WHAT THE EXERCISE ASKS
Write out, from the entries below, exactly the lines that run between the lines holding "suggestions are mostly specific to unmarried" and "affordable short-term disability insurance", inclusive, and stop there.

(Page-level text extractions)
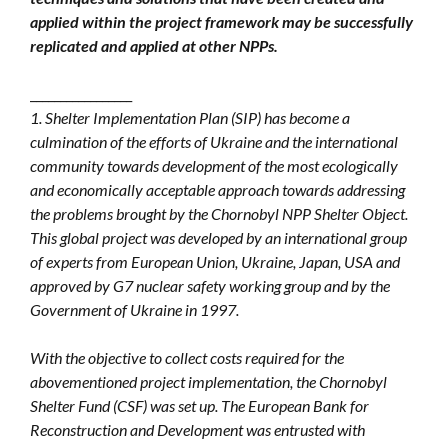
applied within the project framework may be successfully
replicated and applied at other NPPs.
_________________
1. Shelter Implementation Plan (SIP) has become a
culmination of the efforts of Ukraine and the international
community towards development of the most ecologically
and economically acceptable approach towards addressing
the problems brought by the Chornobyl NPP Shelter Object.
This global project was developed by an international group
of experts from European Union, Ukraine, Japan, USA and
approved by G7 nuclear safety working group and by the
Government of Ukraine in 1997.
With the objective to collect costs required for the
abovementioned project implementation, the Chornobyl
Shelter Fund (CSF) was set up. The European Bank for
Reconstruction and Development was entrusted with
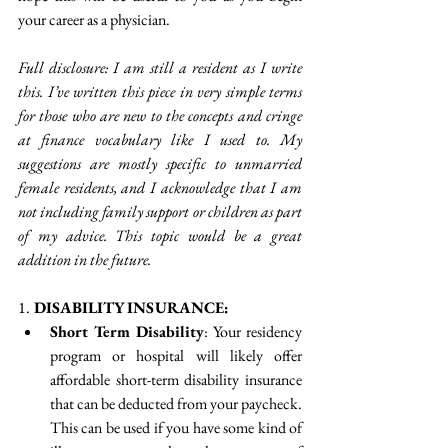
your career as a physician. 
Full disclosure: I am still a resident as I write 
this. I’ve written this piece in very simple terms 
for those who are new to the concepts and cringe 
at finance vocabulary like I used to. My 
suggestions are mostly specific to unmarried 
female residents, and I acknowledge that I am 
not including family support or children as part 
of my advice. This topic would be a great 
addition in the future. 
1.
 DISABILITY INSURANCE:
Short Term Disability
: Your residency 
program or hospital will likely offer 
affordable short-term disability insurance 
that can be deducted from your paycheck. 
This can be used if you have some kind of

TASK ANSWER
suggestions are mostly specific to unmarried 
female residents, and I acknowledge that I am 
not including family support or children as part 
of my advice. This topic would be a great 
addition in the future. 
1.
 DISABILITY INSURANCE:
Short Term Disability
: Your residency 
program or hospital will likely offer 
affordable short-term disability insurance 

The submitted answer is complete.